Extracted material: Begin

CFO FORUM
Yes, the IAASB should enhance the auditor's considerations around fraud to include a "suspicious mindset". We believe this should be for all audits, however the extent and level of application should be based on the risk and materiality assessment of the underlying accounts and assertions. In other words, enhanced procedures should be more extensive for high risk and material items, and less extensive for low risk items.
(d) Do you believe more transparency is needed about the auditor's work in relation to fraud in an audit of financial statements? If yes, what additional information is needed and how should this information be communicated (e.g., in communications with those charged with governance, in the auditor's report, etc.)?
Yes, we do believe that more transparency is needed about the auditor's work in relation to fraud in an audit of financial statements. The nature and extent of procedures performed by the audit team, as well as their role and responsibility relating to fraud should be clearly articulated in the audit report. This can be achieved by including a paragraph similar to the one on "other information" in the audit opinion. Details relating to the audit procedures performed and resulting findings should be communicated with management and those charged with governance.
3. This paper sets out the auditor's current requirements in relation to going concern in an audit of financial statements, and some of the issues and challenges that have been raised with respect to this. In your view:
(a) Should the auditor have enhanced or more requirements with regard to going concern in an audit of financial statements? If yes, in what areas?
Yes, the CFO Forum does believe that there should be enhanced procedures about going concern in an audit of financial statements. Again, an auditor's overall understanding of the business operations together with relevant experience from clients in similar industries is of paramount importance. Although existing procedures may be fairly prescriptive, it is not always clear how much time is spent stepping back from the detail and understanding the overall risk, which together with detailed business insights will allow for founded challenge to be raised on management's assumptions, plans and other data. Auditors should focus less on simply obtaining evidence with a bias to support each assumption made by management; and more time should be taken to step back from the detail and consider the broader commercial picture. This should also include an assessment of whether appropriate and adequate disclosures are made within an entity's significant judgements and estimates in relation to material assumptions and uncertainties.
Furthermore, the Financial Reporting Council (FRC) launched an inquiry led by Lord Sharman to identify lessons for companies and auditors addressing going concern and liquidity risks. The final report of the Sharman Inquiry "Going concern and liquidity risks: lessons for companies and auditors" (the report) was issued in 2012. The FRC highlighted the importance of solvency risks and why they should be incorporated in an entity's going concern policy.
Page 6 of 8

Extracted material: End

Exercise: Looking at the data above, write out exactly the lines that start at the one containing "3. This paper" and end at the one containing "(a) Should the"; include both and nothing beyond.

Response box:
3. This paper sets out the auditor's current requirements in relation to going concern in an audit of financial statements, and some of the issues and challenges that have been raised with respect to this. In your view:
(a) Should the auditor have enhanced or more requirements with regard to going concern in an audit of financial statements? If yes, in what areas?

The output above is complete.